Misoprostol is also used to prevent and treat post-partum bleeding. Orally administered misoprostol was marginally less effective than oxytocin. The use of rectally administered misoprostol is optimal in cases of bleeding; it was shown to be associated with lower rates of side effects compared to other routes. Rectally administered misoprostol was reported in a variety of case reports and randomised controlled trials. However, it is inexpensive and thermostable (thus does not require refrigeration like oxytocin), making it a cost-effective and valuable drug to use in the developing world. A randomised control trial of misoprostol use found a 38% reduction in maternal deaths due to post partum haemorrhage in resource-poor communities. Misoprostol is recommended due to its cost, effectiveness, stability, and low rate of side effects. Oxytocin must also be given by injection, while misprostol can be given orally or rectally for this use, making it much more useful in areas where nurses and physicians are less available.
Misoprostol is regularly used in some Canadian hospitals for labour induction for fetal deaths early in pregnancy, and for termination of pregnancy for fetal anomalies. A low dose is used initially, then doubled for the remaining doses until delivery. In the case of a previous Caesarian section, however, lower doses are used.
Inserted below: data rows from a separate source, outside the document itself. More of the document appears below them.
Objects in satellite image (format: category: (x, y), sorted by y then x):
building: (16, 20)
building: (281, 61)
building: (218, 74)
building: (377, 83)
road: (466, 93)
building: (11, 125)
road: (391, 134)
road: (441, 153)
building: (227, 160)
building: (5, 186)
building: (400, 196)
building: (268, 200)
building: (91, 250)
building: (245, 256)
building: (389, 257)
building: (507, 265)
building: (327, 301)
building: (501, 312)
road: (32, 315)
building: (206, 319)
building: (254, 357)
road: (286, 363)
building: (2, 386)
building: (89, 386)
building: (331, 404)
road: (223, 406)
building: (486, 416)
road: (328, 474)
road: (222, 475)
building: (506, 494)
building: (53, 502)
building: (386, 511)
Misoprostol is sometimes used to treat early fetal death in the absence of spontaneous miscarriage, but further research is needed to establish a safe, effective protocol.
Misoprostol can also be used to dilate the cervix in preparation for a surgical abortion, particularly in the second trimester (either alone or in combination with laminaria stents).
Most large studies recommend a protocol for the use of misoprostol in combination with mifepristone. Together they are effective in around 95% for early pregnancies. Misoprostol alone may be more effective in earlier gestation. WHO guidelines recommend for pregnancies up to 12 weeks to use up to 4 doses of misoprostol under the tongue or in the vagina with at least 3 hour intervals between doses. It works in 90% after first attempt and, in case of failure, the attempt may be repeated after a minimum of 3 days.
Misoprostol is most effective when it is used with methotrexate or mifepristone (RU-486). Misoprostol alone is less effective (typically 88% up to eight-weeks gestation). It is not inherently unsafe if medically supervised, but 1% of women will have heavy bleeding requiring medical attention, some women may have ectopic pregnancy, and the 12% of pregnancies that continue after misoprostol failure are more likely to have birth defects and are usually followed up with a more effective method of abortion.